X-Energy’s IPO narrative hinges on optionality rather than current cash flow. Amazon’s stake and funding add credibility, but the core business is years from revenue, with a 2030 target for first reactors and a 2039 goal of 5 GW—an ambitious, capital-intensive path that hinges on favorable regulatory timing and large-scale financing. The company posted a $390 million comprehensive loss on about $109 million in revenue/grant income in 2025, highlighting meaningful dilution and risk. Competitive pressure from NuScale and Oklo, plus nuclear siting/licensing hurdles, further magnify execution risk. The upside depends on a multi-year policy and market tailwind that isn’t priced into today’s stock price.
The Amazon partnership and potential subsidies could materially de-risk the path to deployment; if regulators clear timelines or Amazon scales its investment, even a portion of 5 GW could unlock outsized returns.
"X-Energy's valuation assumes a decade of uninterrupted political and regulatory support that is far from guaranteed."
Grok correctly flags the TRISO-X fuel supply chain, but the panel is missing the 'second-order' risk: the political durability of the nuclear renaissance. X-Energy isn't just fighting the NRC; they are betting that the current bipartisan consensus on SMRs survives future election cycles. If the next administration shifts focus toward decentralized grid storage or hydrogen, X-Energy’s 2030 timeline becomes irrelevant. The valuation isn't just pricing in tech; it’s pricing in a decade of regulatory stability.
"Policy reforms and TRISO modularity de-risk XE's timeline far more than political cycles threaten."
Gemini flags political durability aptly, but overlooks locked-in tailwinds: ADVANCE Act (2024) mandates NRC SMR streamlining, with bipartisan AI energy bills ensuring continuity. Real miss is XE's TRISO fuel edge—proliferation-resistant, enabling true modular factory builds that NuScale/Oklo can't match yet. Amazon's colocation urgency could invoke emergency regs for 2028 pilots, compressing timelines and re-rating from speculative to infrastructure play.
"Legislative streamlining doesn't compress nuclear timelines; regulatory process and manufacturing scale-up remain the binding constraints, not paperwork."
Grok's ADVANCE Act citation is real, but 'emergency regs for 2028 pilots' assumes regulatory capture that hasn't materialized. NuScale waited 12+ years post-design approval. Grok conflates legislative tailwinds with execution speed—the ADVANCE Act streamlines *process*, not physics or manufacturing. TRISO fuel advantage is legitimate, but SGL/Doosan partnerships remain non-binding. Political durability (Gemini's point) is the actual constraint: bipartisan consensus on SMRs ≠ consensus on Amazon's timeline or subsidy levels.
"Regulatory fast-tracking to 2028 pilots is not assured; XE's upside depends on a long, uncertain licensing and financing journey, not a policy lever."
Challenging Grok: the idea that Amazon's urgency could trigger 'emergency regs' for 2028 pilots and re-rate XE to infrastructure is overconfident.
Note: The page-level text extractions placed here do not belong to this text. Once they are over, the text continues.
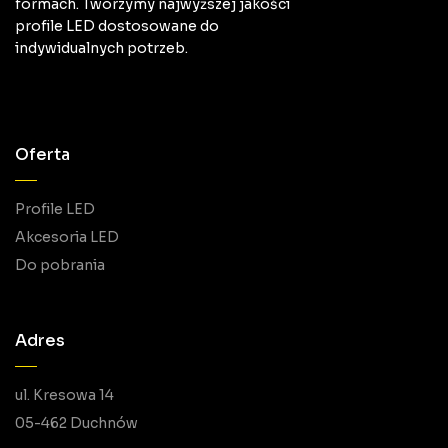
formach. Tworzymy najwyższej jakości
profile LED dostosowane do
indywidualnych potrzeb.
Oferta
Profile LED
Akcesoria LED
Do pobrania
Adres
ul. Kresowa 14
05-462 Duchnów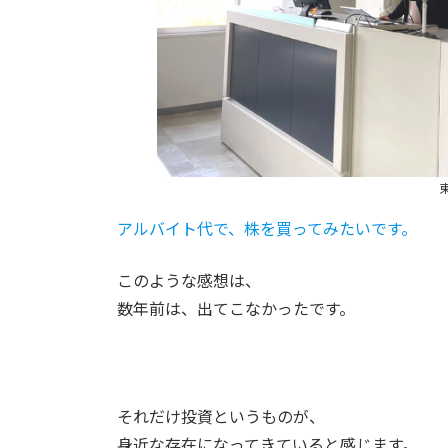
アルバイト代で、株を買ってみたいです。
このような感想は、
数年前は、出てこなかったです。
それだけ投資というものが、
身近な存在になってきていると感じます。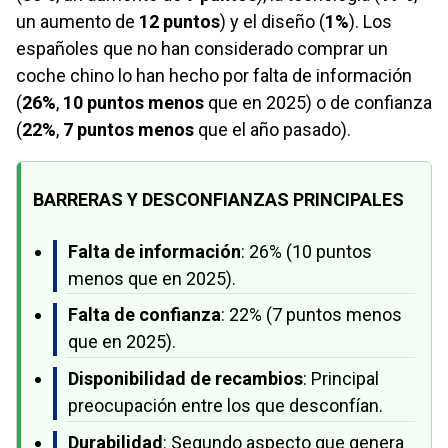
un aumento de
12 puntos
) y el diseño (
1%
). Los
españoles que no han considerado comprar un
coche chino lo han hecho por falta de información
(
26%
,
10 puntos menos
que en 2025) o de confianza
(
22%
,
7 puntos menos
que el año pasado).
BARRERAS Y DESCONFIANZAS PRINCIPALES
Falta de información
: 26% (10 puntos
menos que en 2025).
Falta de confianza
: 22% (7 puntos menos
que en 2025).
Disponibilidad de recambios
: Principal
preocupación entre los que desconfían.
Durabilidad
: Segundo aspecto que genera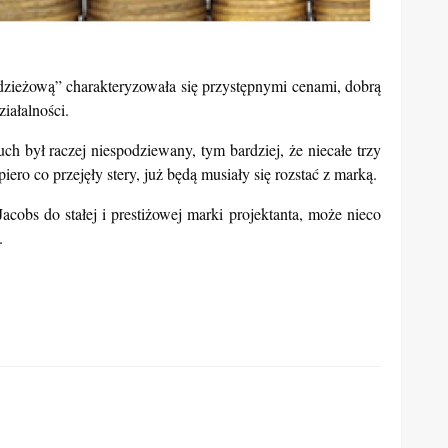
zieżową” charakteryzowała się przystępnymi cenami, dobrą
iałalności.
uch był raczej niespodziewany, tym bardziej, że niecałe trzy
piero co przejęły stery, już będą musiały się rozstać z marką.
cobs do stałej i prestiżowej marki projektanta, może nieco
.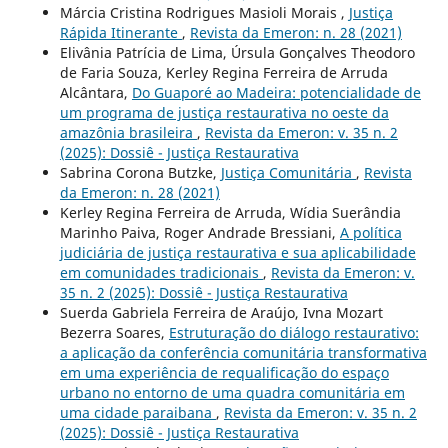
Márcia Cristina Rodrigues Masioli Morais ,
Justiça
Rápida Itinerante
,
Revista da Emeron: n. 28 (2021)
Elivânia Patrícia de Lima, Úrsula Gonçalves Theodoro
de Faria Souza, Kerley Regina Ferreira de Arruda
Alcântara,
Do Guaporé ao Madeira: potencialidade de
um programa de justiça restaurativa no oeste da
amazônia brasileira
,
Revista da Emeron: v. 35 n. 2
(2025): Dossiê - Justiça Restaurativa
Sabrina Corona Butzke,
Justiça Comunitária
,
Revista
da Emeron: n. 28 (2021)
Kerley Regina Ferreira de Arruda, Wídia Suerândia
Marinho Paiva, Roger Andrade Bressiani,
A política
judiciária de justiça restaurativa e sua aplicabilidade
em comunidades tradicionais
,
Revista da Emeron: v.
35 n. 2 (2025): Dossiê - Justiça Restaurativa
Suerda Gabriela Ferreira de Araújo, Ivna Mozart
Bezerra Soares,
Estruturação do diálogo restaurativo:
a aplicação da conferência comunitária transformativa
em uma experiência de requalificação do espaço
urbano no entorno de uma quadra comunitária em
uma cidade paraibana
,
Revista da Emeron: v. 35 n. 2
(2025): Dossiê - Justiça Restaurativa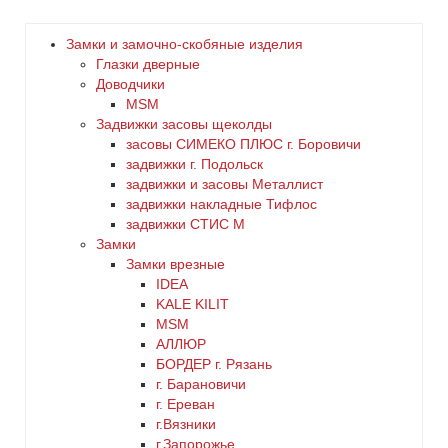
бронза
Замки и замочно-скобяные изделия
Глазки дверные
дерево
Доводчики
MSM
Задвижки засовы щеколды
желтый
заcовы СИМЕКО ПЛЮС г. Боровичи
задвижки г. Подольск
зеленый
задвижки и засовы Металлист
задвижки накладные Тифлос
золото
задвижки СТИС М
Замки
Замки врезные
коричневый
IDEA
KALE KILIT
красный
MSM
АЛЛЮР
БОРДЕР г. Рязань
латунь
г. Барановичи
г. Ереван
медь
г.Вязники
г.Запорожье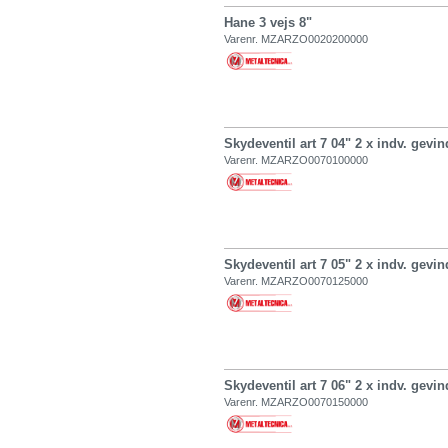
Hane 3 vejs 8"
Varenr. MZARZO0020200000
Skydeventil art 7 04" 2 x indv. gevin
Varenr. MZARZO0070100000
Skydeventil art 7 05" 2 x indv. gevin
Varenr. MZARZO0070125000
Skydeventil art 7 06" 2 x indv. gevin
Varenr. MZARZO0070150000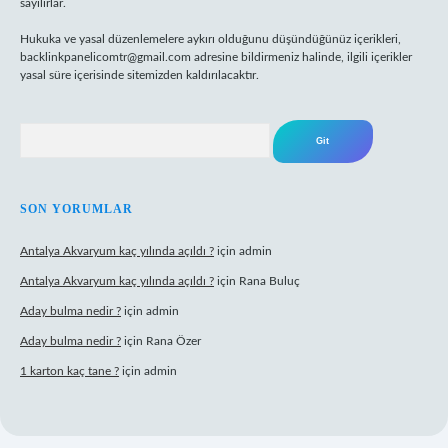
sayılırlar.
Hukuka ve yasal düzenlemelere aykırı olduğunu düşündüğünüz içerikleri,
backlinkpanelicomtr@gmail.com
adresine bildirmeniz halinde, ilgili içerikler
yasal süre içerisinde sitemizden kaldırılacaktır.
Arama
SON YORUMLAR
Antalya Akvaryum kaç yılında açıldı ?
için
admin
Antalya Akvaryum kaç yılında açıldı ?
için
Rana Buluç
Aday bulma nedir ?
için
admin
Aday bulma nedir ?
için
Rana Özer
1 karton kaç tane ?
için
admin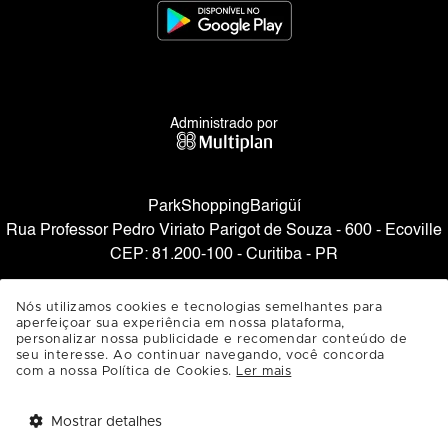
Administrado por
ParkShoppingBarigüí
Rua Professor Pedro Viriato Parigot de Souza - 600 - Ecoville
CEP: 81.200-100 - Curitiba - PR
SAIBA COMO CHEGAR
Nós utilizamos cookies e tecnologias semelhantes para
aperfeiçoar sua experiência em nossa plataforma,
personalizar nossa publicidade e recomendar conteúdo de
seu interesse. Ao continuar navegando, você concorda
com a nossa Política de Cookies.
Ler mais
Mostrar detalhes
Tem benefícios 
Abrir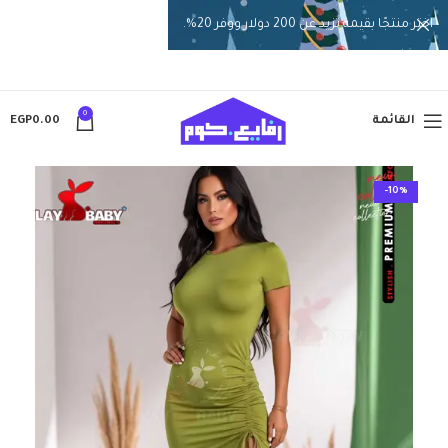
اختر منتجًا بقيمة تزيد عن 200 دولار ووفر 20%.
0
القائمة
0.00
EGP
-10%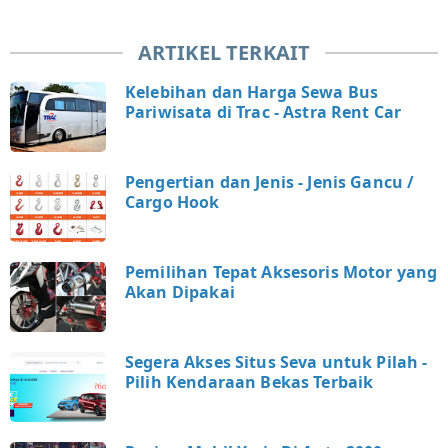
ARTIKEL TERKAIT
Kelebihan dan Harga Sewa Bus
Pariwisata di Trac - Astra Rent Car
Pengertian dan Jenis - Jenis Gancu /
Cargo Hook
Pemilihan Tepat Aksesoris Motor yang
Akan Dipakai
Segera Akses Situs Seva untuk Pilah -
Pilih Kendaraan Bekas Terbaik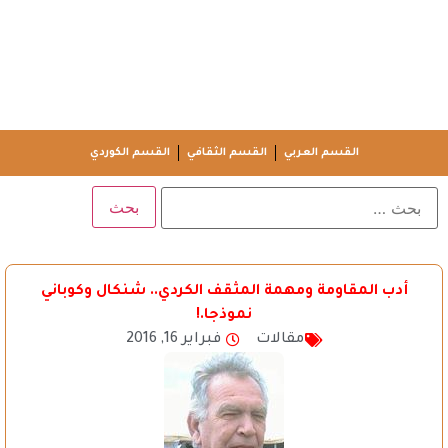
القسم العربي
القسم الثقافي
القسم الكوردي
أدب المقاومة ومهمة المثقف الكردي.. شنكال وكوباني
نموذجا.!
مقالات
فبراير 16, 2016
Regulatory changes at that pace are not evidence; NRC timelines, budget cycles, and safety reviews remain binding. A 2028 pilot is not a given, and even with TRISO fuel edge, the scaled manufacturing, licensing, and financing hurdles dwarf any short-term regulatory leverage. The valuation still hinges on a multi-decade backlog, not a surprise policy lever.
The panel consensus is bearish on X-Energy, citing massive execution risk, speculative nature, and lack of operational reactors despite a high burn rate.
The TRISO fuel edge that enables true modular factory builds, which NuScale and Oklo cannot match yet.
The massive execution risk inherent in nuclear licensing and the potential for cost overruns that historically plague the nuclear sector.